This! (as I believe Tom's generation say).

There is an important place for those who fell in love with a particular musical tradition and work to keep it alive, but it's inevitably a minority and niche place. For a different example, think trad jazz or the various national and regional folk traditions.

Most people who like music seem to like performers who take from a variety of influences and make it their own. The ones who succeed as performers (outside those preservation groups) are those who create something new, at least in my experience.

Bluegrass, in the preservation community, isn't heading anywhere - that's the whole point!
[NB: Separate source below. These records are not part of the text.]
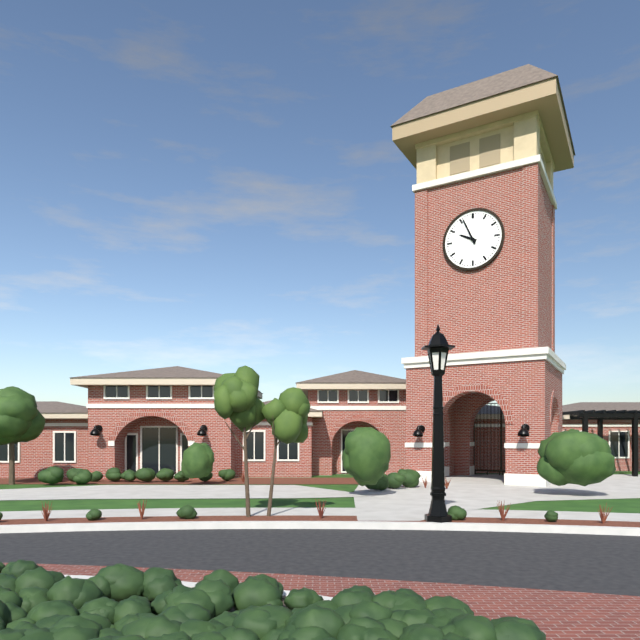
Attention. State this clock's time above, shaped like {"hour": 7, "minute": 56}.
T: {"hour": 9, "minute": 56}
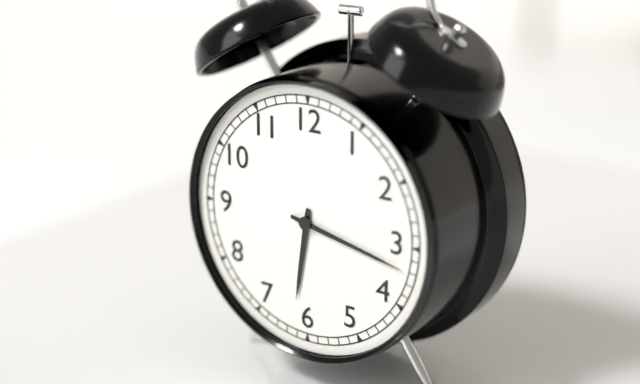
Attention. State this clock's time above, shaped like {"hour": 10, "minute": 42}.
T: {"hour": 6, "minute": 17}
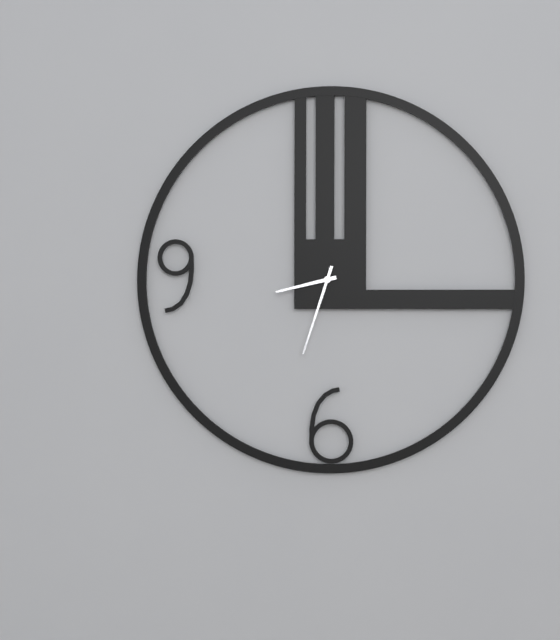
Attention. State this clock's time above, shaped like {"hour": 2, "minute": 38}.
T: {"hour": 8, "minute": 33}
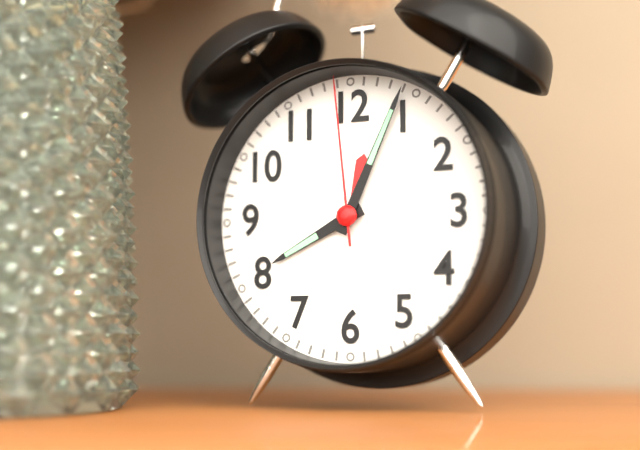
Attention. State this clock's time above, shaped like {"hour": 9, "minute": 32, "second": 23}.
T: {"hour": 8, "minute": 4, "second": 59}
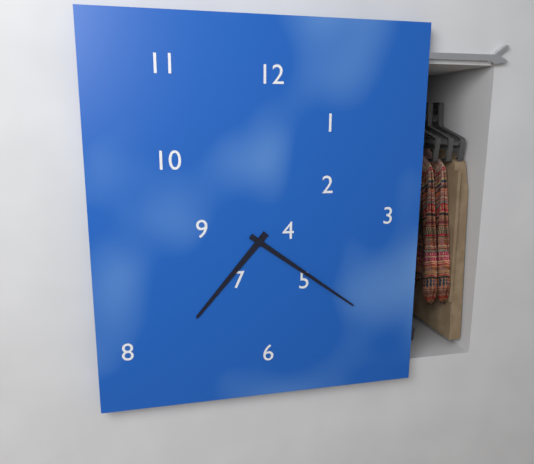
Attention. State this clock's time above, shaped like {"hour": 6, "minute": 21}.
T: {"hour": 7, "minute": 21}
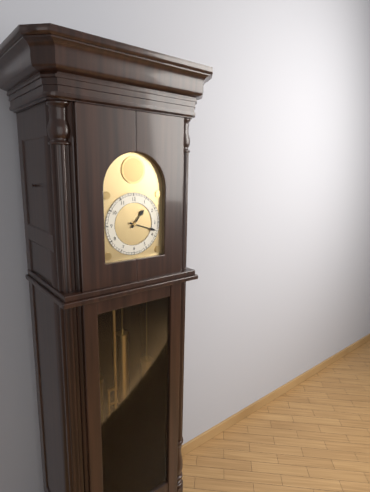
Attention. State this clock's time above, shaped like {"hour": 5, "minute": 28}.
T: {"hour": 1, "minute": 18}
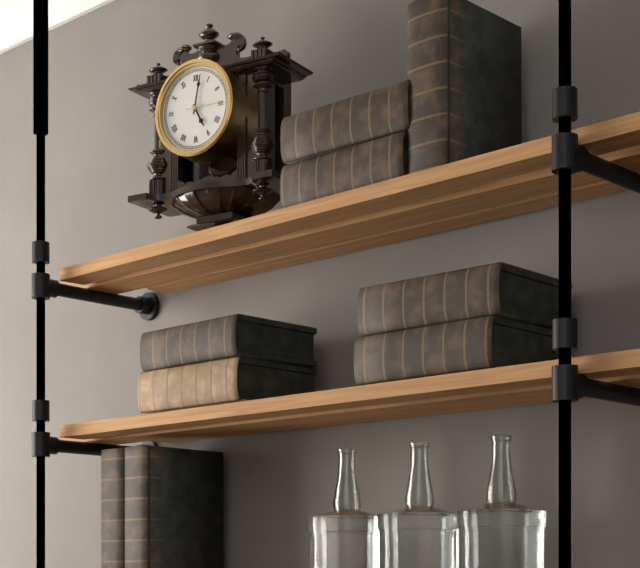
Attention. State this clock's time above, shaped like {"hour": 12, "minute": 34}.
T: {"hour": 5, "minute": 2}
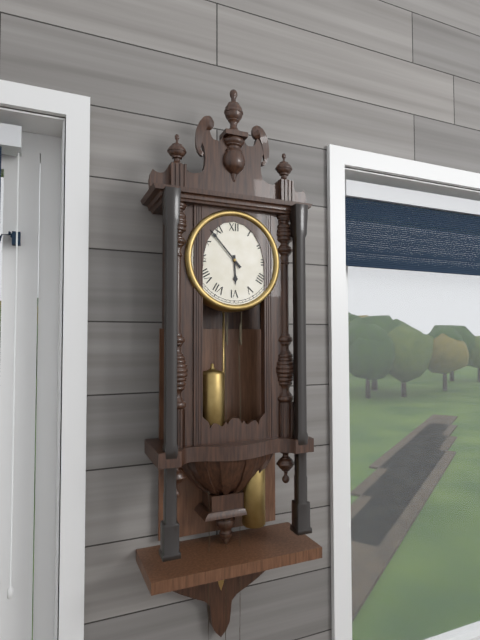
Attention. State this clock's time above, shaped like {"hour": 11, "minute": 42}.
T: {"hour": 5, "minute": 53}
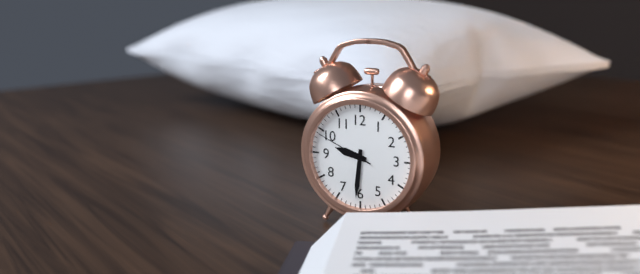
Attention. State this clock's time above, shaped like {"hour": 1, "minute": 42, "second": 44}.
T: {"hour": 9, "minute": 31, "second": 49}
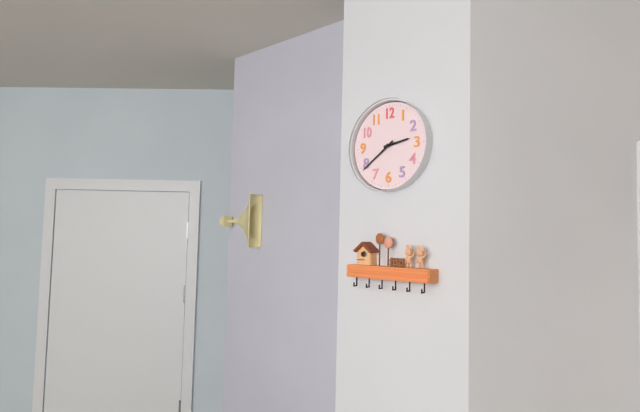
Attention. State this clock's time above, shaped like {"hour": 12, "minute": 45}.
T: {"hour": 2, "minute": 39}
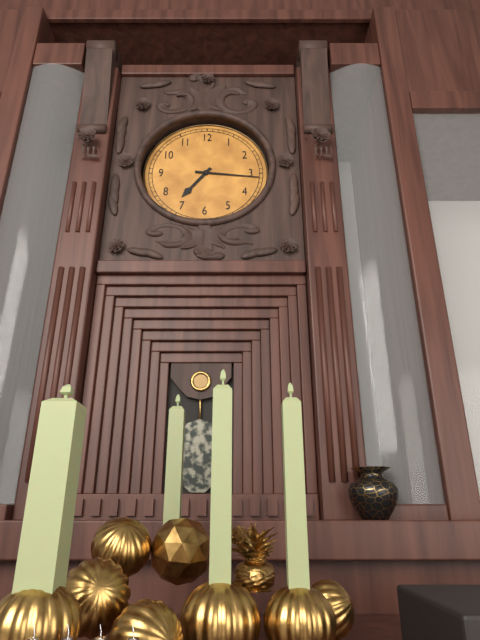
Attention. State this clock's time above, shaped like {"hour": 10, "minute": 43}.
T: {"hour": 7, "minute": 16}
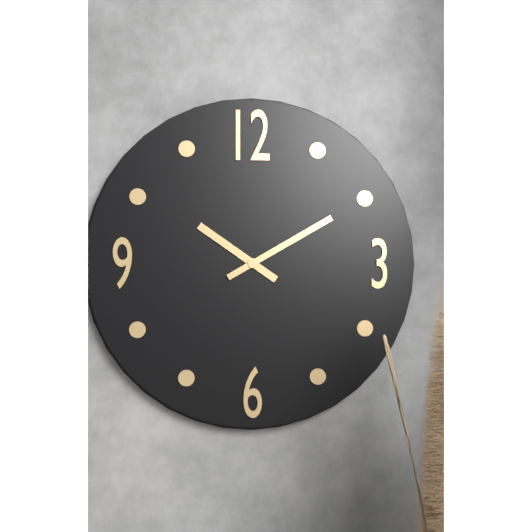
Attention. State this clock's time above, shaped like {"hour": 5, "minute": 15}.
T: {"hour": 10, "minute": 10}
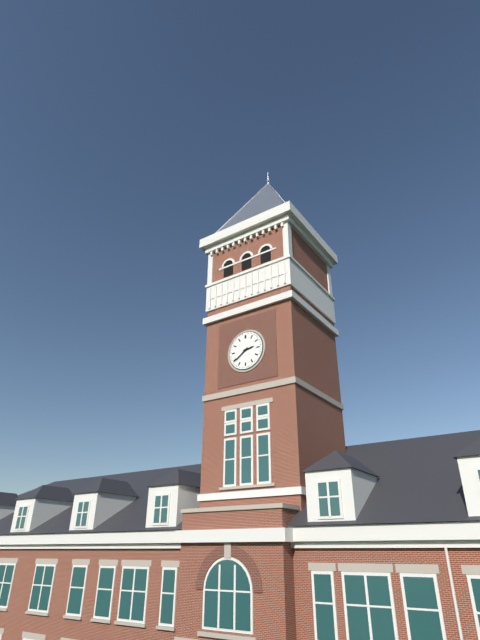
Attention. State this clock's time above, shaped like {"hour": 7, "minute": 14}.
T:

Bluegrass-influenced music is doing some interesting things. It's great that I can listen to both.

----------

Drew Barton, 

Jess L.

----------


## Tom Haywood

I heard Mr. Bill say once that anybody who played the music different than he did was not playing bluegrass. And, of course, pretty much nobody was playing it the way he did. That explains his comment that there will be nobody to carry it on after he is gone. It seems a little presumptuous to contradict Bill and declare that Flatt & Scruggs and many others are playing bluegrass, but many of us have done that without any hesitation and now we want to limit the definition of bluegrass to only those we consider to be under our tent. And we'll gladly argue with each other about who should be there. Anything that is frozen in time, carved in stone, put on a pedestal, or put on display in a museum with a canned story is either dead or dying. Anything living is growing into whatever it will become. Don't get me wrong - I love "traditional" bluegrass. I know it when I hear it and I know it when I don't. I think it should be called traditional bluegrass to try to maintain a definition of that sound - as long as we don't limit it to only Bill's sound. Sort of nearby to where I live there are still some bluegrass festivals and bluegrass association meetings that are lightly attended. I'm inclined to say that traditional bluegrass is mostly dying around here, though, because the guys who would show up at jam sessions every weekend are mostly all dead or too ill to get out, and the guys in the age group just after them mostly only go out to play with their long-time band friends who already know how to play it. Seems like a lot of them just want to be in a museum. So the "traditional" language is not being passed on to very many young folks around here..

----------

Jess L.

----------


## poymando

Punch Brothers are the best traditional bluegrass band on the circuit now. The music is in excellent hands.

----------


## Chris Daniels

> Punch Brothers are the best traditional bluegrass band on the circuit now.


 :Popcorn: 

C.

----------

Timbofood

----------


## Ted Lehmann

> At a bluegrass festival, later in the evening, as the stage show winds down, as folks break out their instruments and gather round, what tunes do they play? From whom?
> 
> How many Chris Thile songs do they play?
> Why is that?


How much of that is because the songs that modern bands play are more complex, nuanced, and, yes, difficult to master. The songs played and sung around the jam usually come from a catalog of shared musical experience, making the jam possible. They are old, beloved songs. It's always been interesting to see new songs enter the jam circle. Some are jam breakers, and if the person who calls them doesn't notice, can break up the jam as members leave to find a more congenial group where they feel they belong. One contemporary exception is The Gibson Brothers, many of whose songs are entering jams. The songs chosen are relatively easy to learn, have strong, evocative tunes, and are in a three verse and chorus pattern jammers like and can learn. "Erase the Miles," one of my favorite bluegrass songs, doesn't achieve this, and I don't remember having heard it in jams.

----------


## AlanN

Around these here parts, the only new songs which have made it to the parking lot are some James King and Hot Rize. Instrumental numbers - maybe Butch Baldassari or Alan Bibey tunes; not many, at all. That parking lot is one restricted roadway.

----------

DataNick

----------


## outsidenote

The only way for a genre to survive is for young people to play it.  Inevitably, if they take an interest, they will place their own interpretations on the music and it will change.  I personally enjoy listening to Courtney Hartman, Molly Tuttle, Joe Walsh and other young musicians.  If thats not Bluegrass, then the genre is truly dead.  If so, I will continue to enjoy its derivatives.  The old stuff is still there for us to enjoy in many great recordings.

----------

Steve-o

----------


## Timbofood

Outside note,
Your examples of your take on bluegrass are:
A-yours which is perfectly fine, you find that to be your taste  I find them to be a good diversion from the old school, no argument.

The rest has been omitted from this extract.